From the line containing "ring mcp: (717, 961)" to the end of the records, print every line exactly, both ends included, and leave out the pictures.
+ + + + + + +
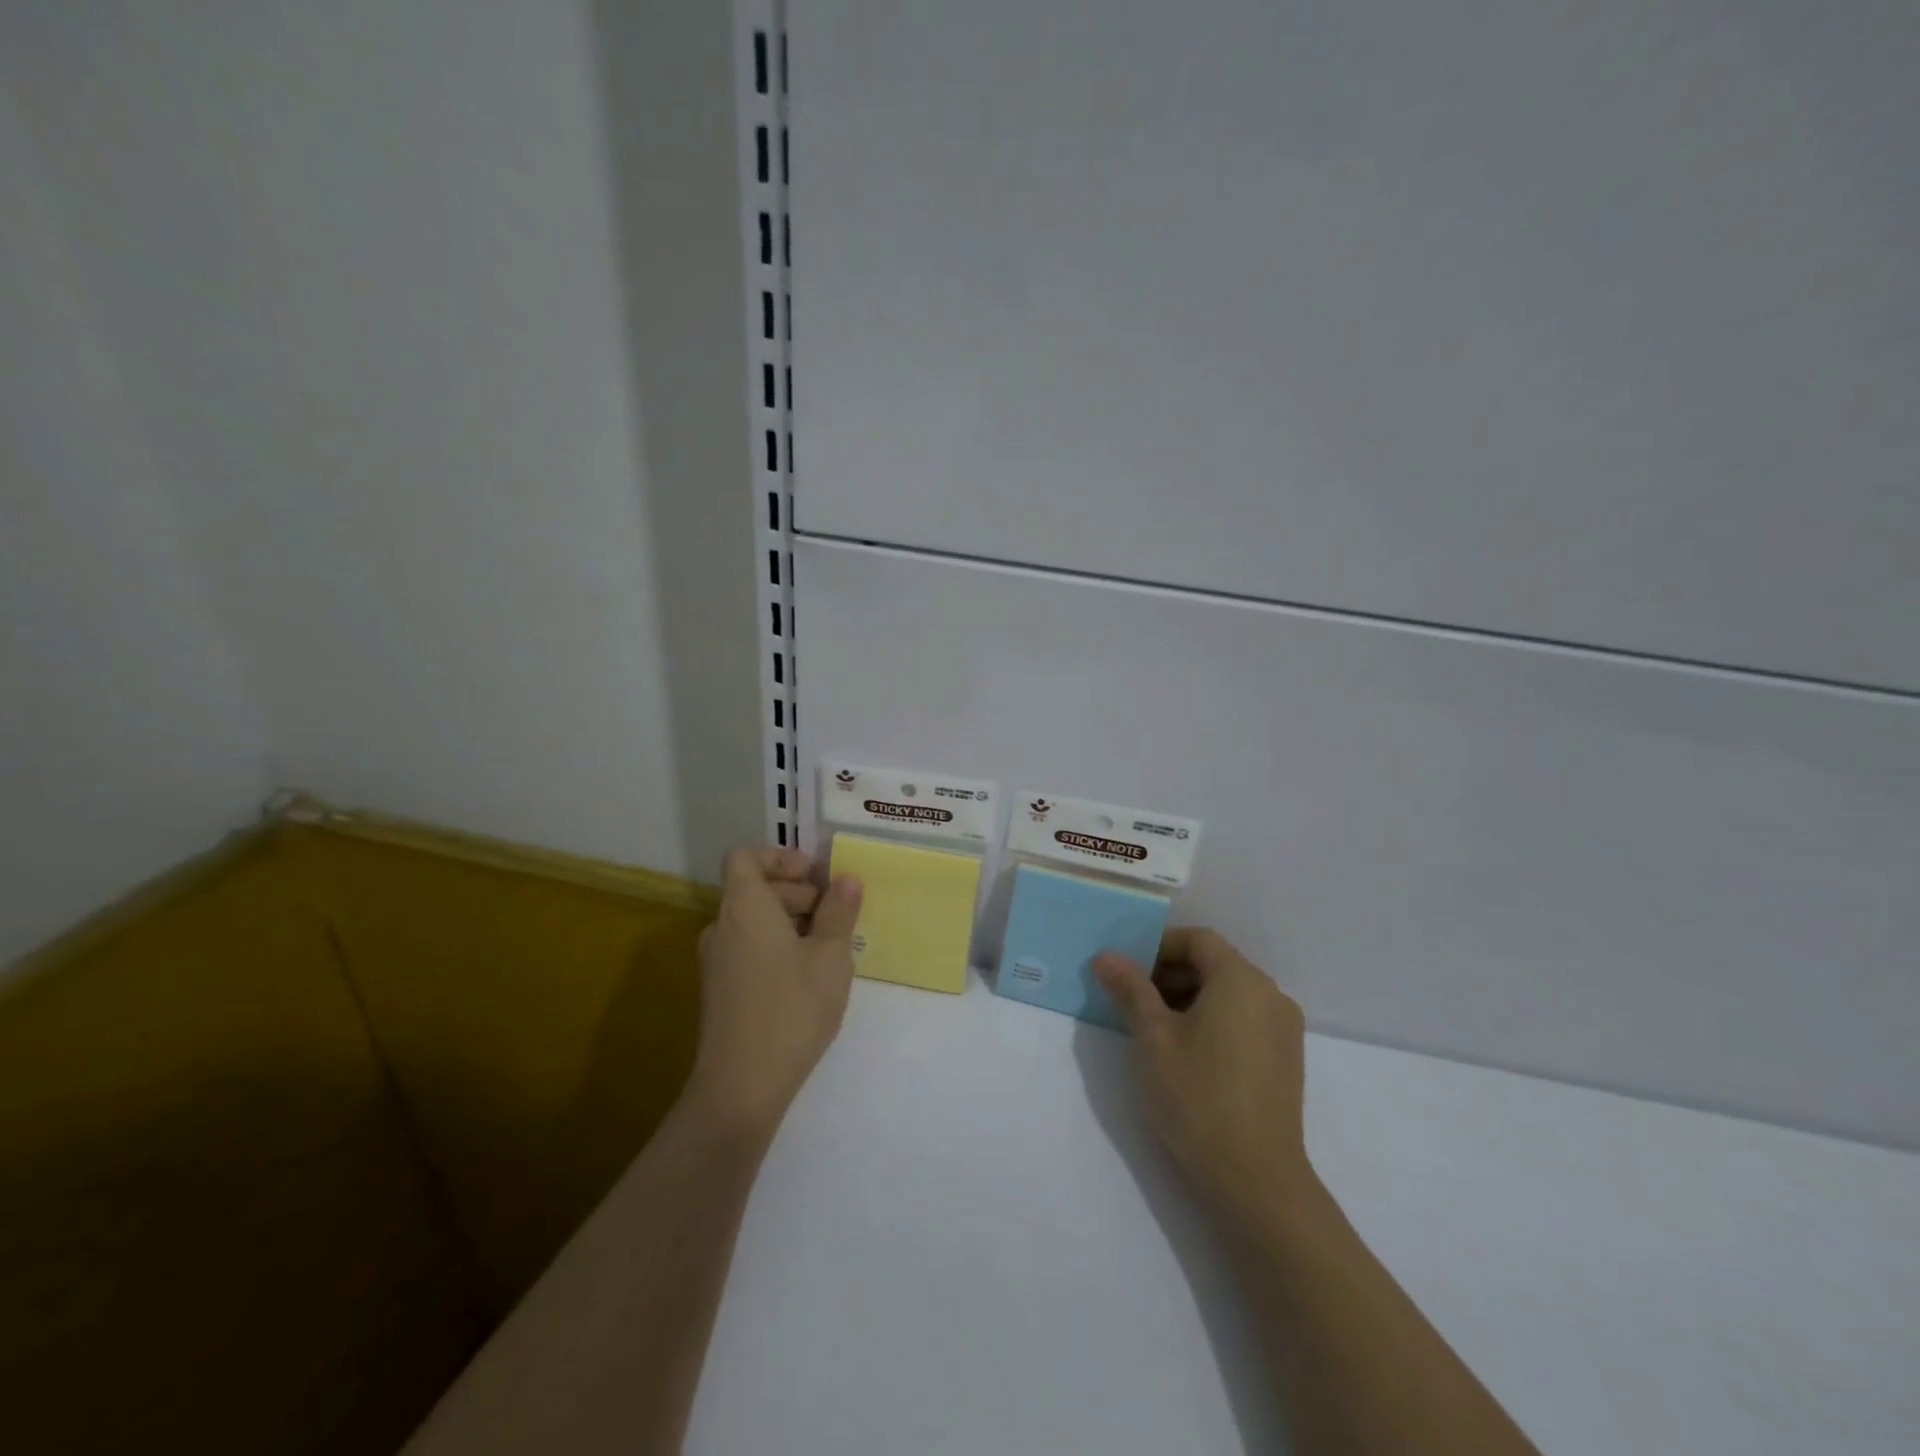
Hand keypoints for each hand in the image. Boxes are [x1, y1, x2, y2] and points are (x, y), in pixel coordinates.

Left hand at [685, 847, 863, 1138]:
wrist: (740, 1087)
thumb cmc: (791, 1009)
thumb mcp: (830, 956)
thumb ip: (839, 911)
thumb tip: (847, 879)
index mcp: (744, 907)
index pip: (745, 857)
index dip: (780, 857)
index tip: (815, 876)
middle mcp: (722, 927)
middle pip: (754, 888)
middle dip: (797, 892)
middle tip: (835, 915)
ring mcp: (717, 961)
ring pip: (754, 921)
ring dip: (791, 921)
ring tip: (829, 949)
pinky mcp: (720, 990)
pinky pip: (749, 948)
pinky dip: (777, 947)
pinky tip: (808, 978)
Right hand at [1094, 929, 1314, 1220]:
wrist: (1256, 1179)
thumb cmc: (1198, 1096)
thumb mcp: (1153, 1037)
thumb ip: (1131, 989)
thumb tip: (1107, 956)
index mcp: (1242, 980)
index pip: (1198, 940)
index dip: (1159, 945)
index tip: (1126, 966)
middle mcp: (1270, 995)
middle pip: (1215, 964)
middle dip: (1170, 972)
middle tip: (1130, 995)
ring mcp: (1283, 1029)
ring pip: (1229, 993)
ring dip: (1189, 996)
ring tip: (1151, 1025)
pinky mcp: (1285, 1059)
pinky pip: (1244, 1018)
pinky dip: (1212, 1019)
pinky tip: (1185, 1049)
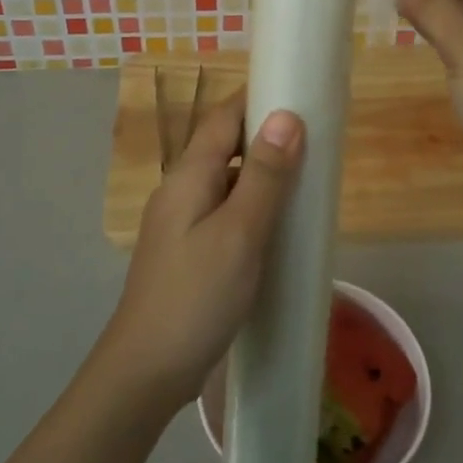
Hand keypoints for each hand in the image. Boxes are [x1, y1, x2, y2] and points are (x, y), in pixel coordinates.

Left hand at [97, 91, 305, 410]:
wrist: (146, 372)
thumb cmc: (196, 297)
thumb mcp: (239, 234)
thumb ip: (264, 176)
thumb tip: (286, 115)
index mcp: (188, 177)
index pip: (223, 117)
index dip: (258, 97)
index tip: (300, 90)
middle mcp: (180, 191)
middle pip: (225, 146)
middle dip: (267, 135)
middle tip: (317, 138)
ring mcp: (181, 223)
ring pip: (227, 181)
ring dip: (263, 173)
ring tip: (307, 178)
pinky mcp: (189, 252)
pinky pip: (225, 212)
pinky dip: (254, 206)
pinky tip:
+ + + + + + +
Output for this task |
ring mcp: (717, 961)
ring pip: (754, 921)
ring dip: (791, 921)
ring tip: (829, 949)
pinky mcp: (720, 990)
pinky pip: (749, 948)
pinky dip: (777, 947)
pinky tip: (808, 978)
Right hand at [1094, 929, 1314, 1220]:
wrist: (1256, 1179)
thumb cmc: (1198, 1096)
thumb mcp: (1153, 1037)
thumb ip: (1131, 989)
thumb tip: (1107, 956)
index mcp: (1242, 980)
index pip: (1198, 940)
index dip: (1159, 945)
index tip: (1126, 966)
middle mcp: (1270, 995)
middle pip: (1215, 964)
middle dip: (1170, 972)
middle tip: (1130, 995)
ring mcp: (1283, 1029)
ring pip: (1229, 993)
ring dip: (1189, 996)
ring tip: (1151, 1025)
pinky mcp: (1285, 1059)
pinky pip: (1244, 1018)
pinky dip: (1212, 1019)
pinky tip: (1185, 1049)
Hand keypoints for each hand in the image. Boxes are [x1, y1, x2, y2] and points are (x, y), in pixel coordinates.

Left hand at [97, 91, 305, 410]:
wrist: (146, 372)
thumb cmc: (196, 297)
thumb mcp: (239, 234)
thumb ip: (264, 176)
thumb tip: (286, 115)
index mcp: (188, 177)
index pip: (223, 117)
index dip: (258, 97)
index tip: (300, 90)
middle mcp: (180, 191)
middle pip: (225, 146)
middle dip: (267, 135)
middle tip: (317, 138)
ring mcp: (181, 223)
ring pip: (227, 181)
ring dip: (263, 173)
ring tip: (307, 178)
pinky mcp: (189, 252)
pinky pip: (225, 212)
pinky dip: (254, 206)
pinky tip:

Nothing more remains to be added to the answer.